* What this task involves:
Copy every entry verbatim and skip the pictures.

* Document understanding data:
┌──

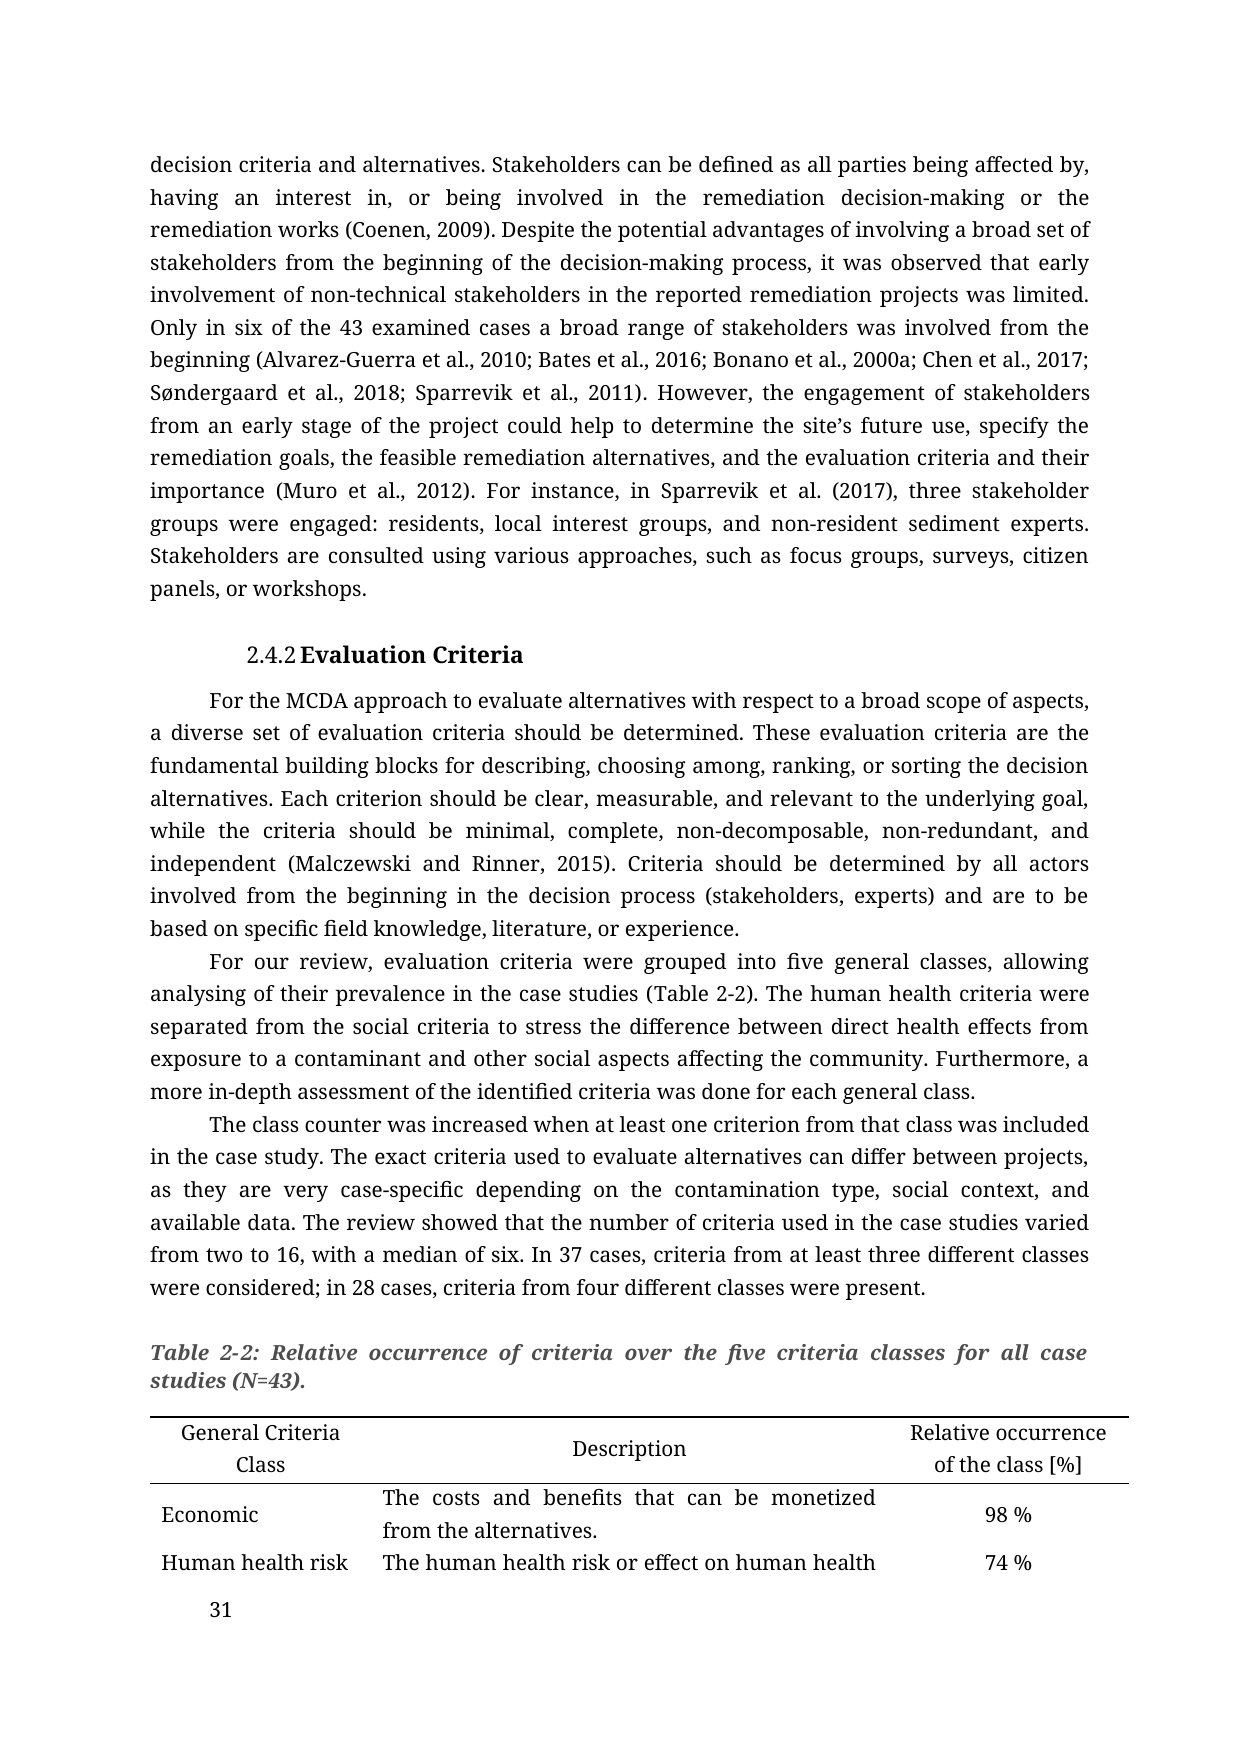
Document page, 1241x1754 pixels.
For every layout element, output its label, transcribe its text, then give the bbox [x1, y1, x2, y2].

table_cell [371, 1548, 888, 1580]
text For our review, evaluation criteria were grouped into five general classes, allowing analysing of their prevalence in the case studies (Table 2-1). The human health criteria were separated from the social criteria to stress the difference between direct health effects from exposure to a contaminant and other social aspects affecting the community. Furthermore, a more in-depth assessment of the identified criteria was done for each general class. [150, 947, 1090, 1106]
text For the MCDA approach to evaluate alternatives with respect to a broad scope of aspects, a diverse set of evaluation criteria should be determined. These evaluation criteria are the fundamental building blocks for describing, choosing among, ranking, or sorting the decision alternatives. Each criterion should be clear, measurable, and relevant to the underlying goal, while the criteria should be minimal, complete, non-decomposable, non-redundant, and independent (Malczewski and Rinner, 2015). Criteria should be determined by all actors involved from the beginning in the decision process (stakeholders, experts) and are to be based on specific field knowledge, literature, or experience. [150, 686, 1090, 943]
text Table 2-1: Relative occurrence of criteria over the five criteria classes for all case studies (N=43). [150, 1338, 1090, 1395]
text The class counter was increased when at least one criterion from that class was included in the case study. The exact criteria used to evaluate alternatives can differ between projects, as they are very case-specific depending on the contamination type, social context, and available data. The review showed that the number of criteria used in the case studies varied from two to 16, with a median of six. In 37 cases, criteria from at least three different classes were considered; in 28 cases, criteria from four different classes were present. [150, 1110, 1090, 1301]
table_cell 74 % [888, 1548, 1129, 1580]
table_cell Economic [150, 1484, 371, 1548]
table_cell The costs and benefits that can be monetized from the alternatives. [371, 1484, 888, 1548]
subtitle Evaluation Criteria [187, 639, 1090, 670]
table_cell Human health risk [150, 1548, 371, 1580]
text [150, 150, 1090, 602]
table_header Description [371, 1418, 888, 1482]
table_header General Criteria Class [150, 1418, 371, 1482]
table_header Relative occurrence of the class [%] [888, 1418, 1129, 1482]
table_cell 98 % [888, 1484, 1129, 1548]
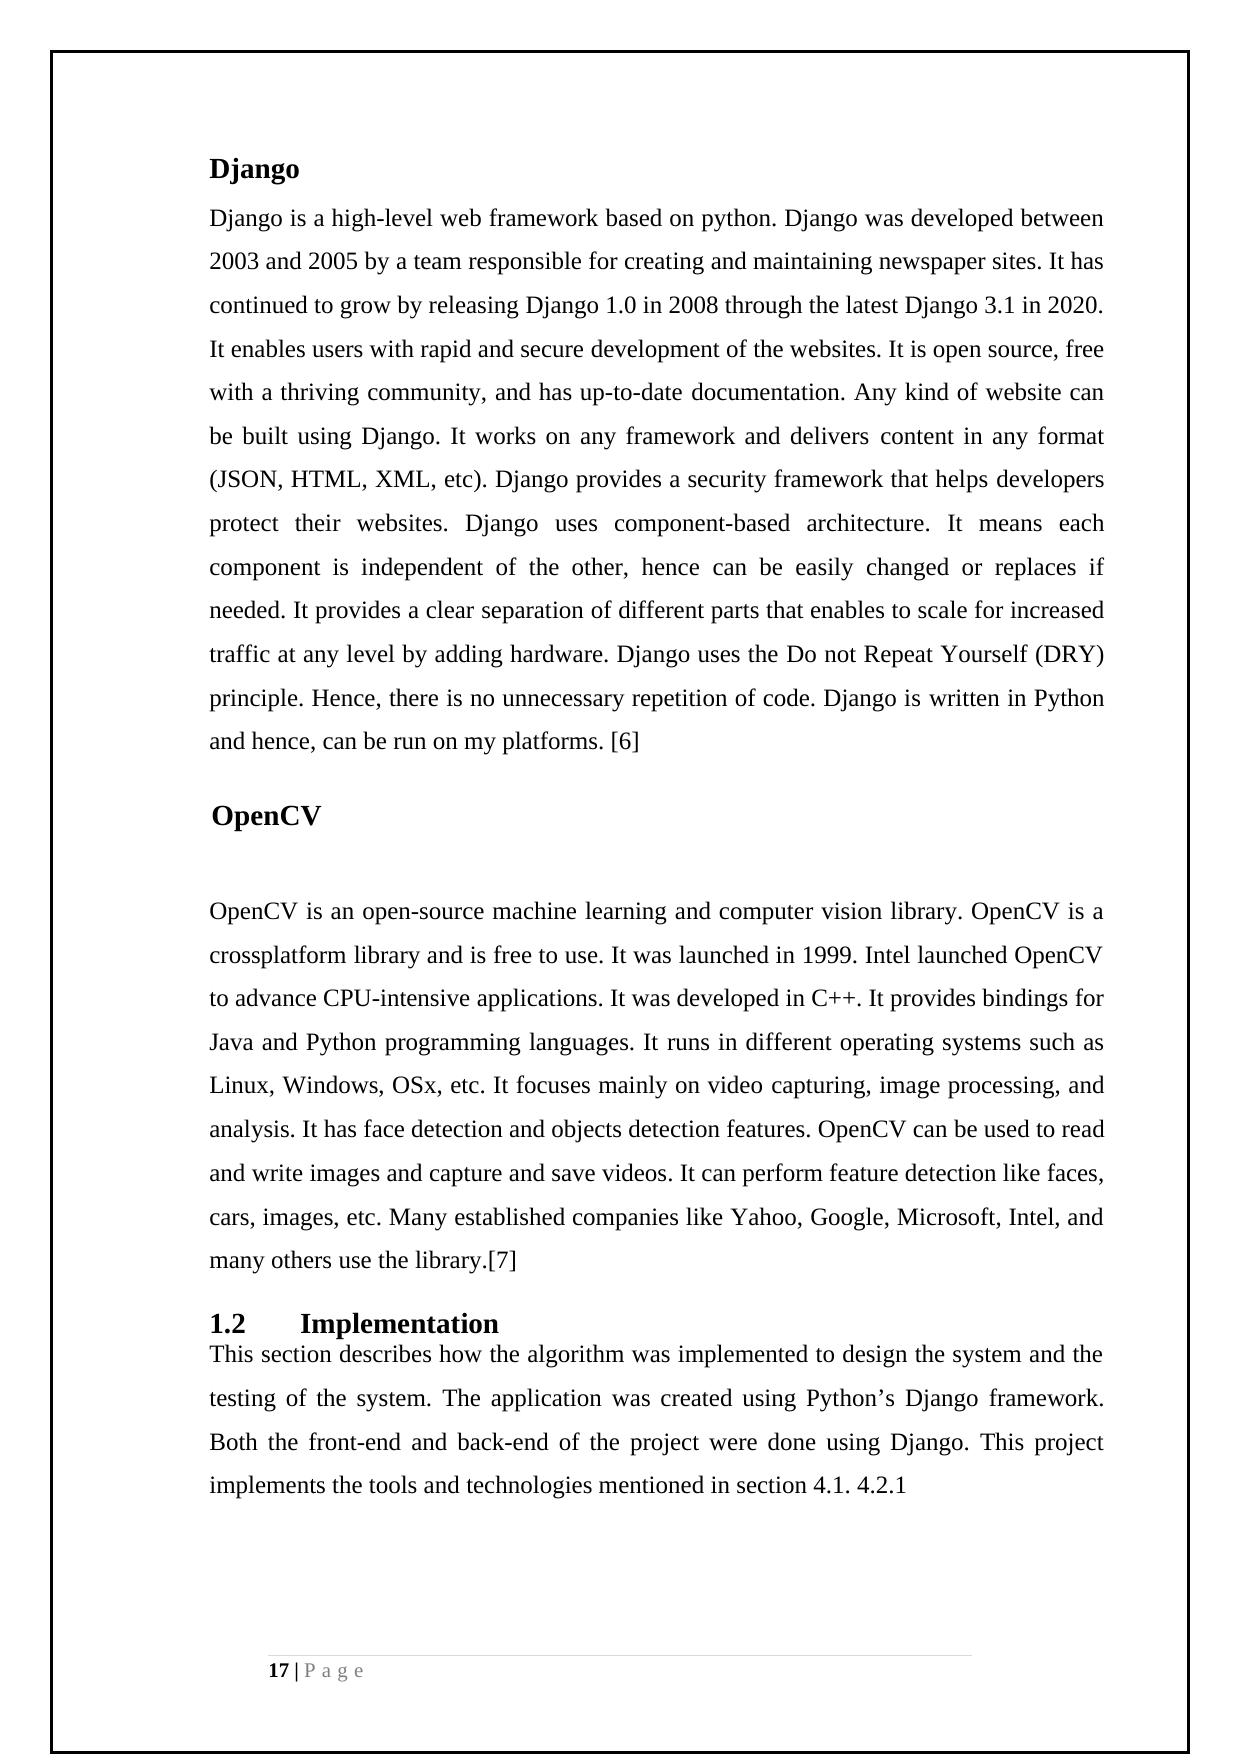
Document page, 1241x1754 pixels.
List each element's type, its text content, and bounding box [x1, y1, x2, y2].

text Django [209, 151, 1104, 185]
text OpenCV is an open-source machine learning and computer vision library. OpenCV is a crossplatform library and is free to use. It was launched in 1999. Intel launched OpenCV to advance CPU-intensive applications. It was developed in C++. It provides bindings for Java and Python programming languages. It runs in different operating systems such as Linux, Windows, OSx, etc. It focuses mainly on video capturing, image processing, and analysis. It has face detection and objects detection features. OpenCV can be used to read and write images and capture and save videos. It can perform feature detection like faces, cars, images, etc. Many established companies like Yahoo, Google, Microsoft, Intel, and many others use the library.[7] [209, 896, 1104, 1274]
list Implementation [209, 1306, 1104, 1339]
subtitle OpenCV [211, 798, 1104, 831]
text Django is a high-level web framework based on python. Django was developed between 2003 and 2005 by a team responsible for creating and maintaining newspaper sites. It has continued to grow by releasing Django 1.0 in 2008 through the latest Django 3.1 in 2020. It enables users with rapid and secure development of the websites. It is open source, free with a thriving community, and has up-to-date documentation. Any kind of website can be built using Django. It works on any framework and delivers content in any format (JSON, HTML, XML, etc). Django provides a security framework that helps developers protect their websites. Django uses component-based architecture. It means each component is independent of the other, hence can be easily changed or replaces if needed. It provides a clear separation of different parts that enables to scale for increased traffic at any level by adding hardware. Django uses the Do not Repeat Yourself (DRY) principle. Hence, there is no unnecessary repetition of code. Django is written in Python and hence, can be run on my platforms. [6] [209, 203, 1104, 755]
text This section describes how the algorithm was implemented to design the system and the testing of the system. The application was created using Python’s Django framework. Both the front-end and back-end of the project were done using Django. This project implements the tools and technologies mentioned in section 4.1. 4.2.1 [209, 1339, 1104, 1499]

└──

* The completed task:
Document page, 1241x1754 pixels.
For every layout element, output its label, transcribe its text, then give the bbox [x1, y1, x2, y2].

table_cell [371, 1548, 888, 1580]
text For our review, evaluation criteria were grouped into five general classes, allowing analysing of their prevalence in the case studies (Table 2-1). The human health criteria were separated from the social criteria to stress the difference between direct health effects from exposure to a contaminant and other social aspects affecting the community. Furthermore, a more in-depth assessment of the identified criteria was done for each general class. [150, 947, 1090, 1106]
text For the MCDA approach to evaluate alternatives with respect to a broad scope of aspects, a diverse set of evaluation criteria should be determined. These evaluation criteria are the fundamental building blocks for describing, choosing among, ranking, or sorting the decision alternatives. Each criterion should be clear, measurable, and relevant to the underlying goal, while the criteria should be minimal, complete, non-decomposable, non-redundant, and independent (Malczewski and Rinner, 2015). Criteria should be determined by all actors involved from the beginning in the decision process (stakeholders, experts) and are to be based on specific field knowledge, literature, or experience. [150, 686, 1090, 943]
text Table 2-1: Relative occurrence of criteria over the five criteria classes for all case studies (N=43). [150, 1338, 1090, 1395]
text The class counter was increased when at least one criterion from that class was included in the case study. The exact criteria used to evaluate alternatives can differ between projects, as they are very case-specific depending on the contamination type, social context, and available data. The review showed that the number of criteria used in the case studies varied from two to 16, with a median of six. In 37 cases, criteria from at least three different classes were considered; in 28 cases, criteria from four different classes were present. [150, 1110, 1090, 1301]
table_cell 74 % [888, 1548, 1129, 1580]
table_cell Economic [150, 1484, 371, 1548]
table_cell The costs and benefits that can be monetized from the alternatives. [371, 1484, 888, 1548]
subtitle Evaluation Criteria [187, 639, 1090, 670]
table_cell Human health risk [150, 1548, 371, 1580]
text [150, 150, 1090, 602]
table_header Description [371, 1418, 888, 1482]
table_header General Criteria Class [150, 1418, 371, 1482]
table_header Relative occurrence of the class [%] [888, 1418, 1129, 1482]
table_cell 98 % [888, 1484, 1129, 1548]
Document page, 1241x1754 pixels.
List each element's type, its text content, and bounding box [x1, y1, x2, y2].

text Django [209, 151, 1104, 185]
text OpenCV is an open-source machine learning and computer vision library. OpenCV is a crossplatform library and is free to use. It was launched in 1999. Intel launched OpenCV to advance CPU-intensive applications. It was developed in C++. It provides bindings for Java and Python programming languages. It runs in different operating systems such as Linux, Windows, OSx, etc. It focuses mainly on video capturing, image processing, and analysis. It has face detection and objects detection features. OpenCV can be used to read and write images and capture and save videos. It can perform feature detection like faces, cars, images, etc. Many established companies like Yahoo, Google, Microsoft, Intel, and many others use the library.[7] [209, 896, 1104, 1274]
list Implementation [209, 1306, 1104, 1339]
subtitle OpenCV [211, 798, 1104, 831]
text Django is a high-level web framework based on python. Django was developed between 2003 and 2005 by a team responsible for creating and maintaining newspaper sites. It has continued to grow by releasing Django 1.0 in 2008 through the latest Django 3.1 in 2020. It enables users with rapid and secure development of the websites. It is open source, free with a thriving community, and has up-to-date documentation. Any kind of website can be built using Django. It works on any framework and delivers content in any format (JSON, HTML, XML, etc). Django provides a security framework that helps developers protect their websites. Django uses component-based architecture. It means each component is independent of the other, hence can be easily changed or replaces if needed. It provides a clear separation of different parts that enables to scale for increased traffic at any level by adding hardware. Django uses the Do not Repeat Yourself (DRY) principle. Hence, there is no unnecessary repetition of code. Django is written in Python and hence, can be run on my platforms. [6] [209, 203, 1104, 755]
text This section describes how the algorithm was implemented to design the system and the testing of the system. The application was created using Python’s Django framework. Both the front-end and back-end of the project were done using Django. This project implements the tools and technologies mentioned in section 4.1. 4.2.1 [209, 1339, 1104, 1499]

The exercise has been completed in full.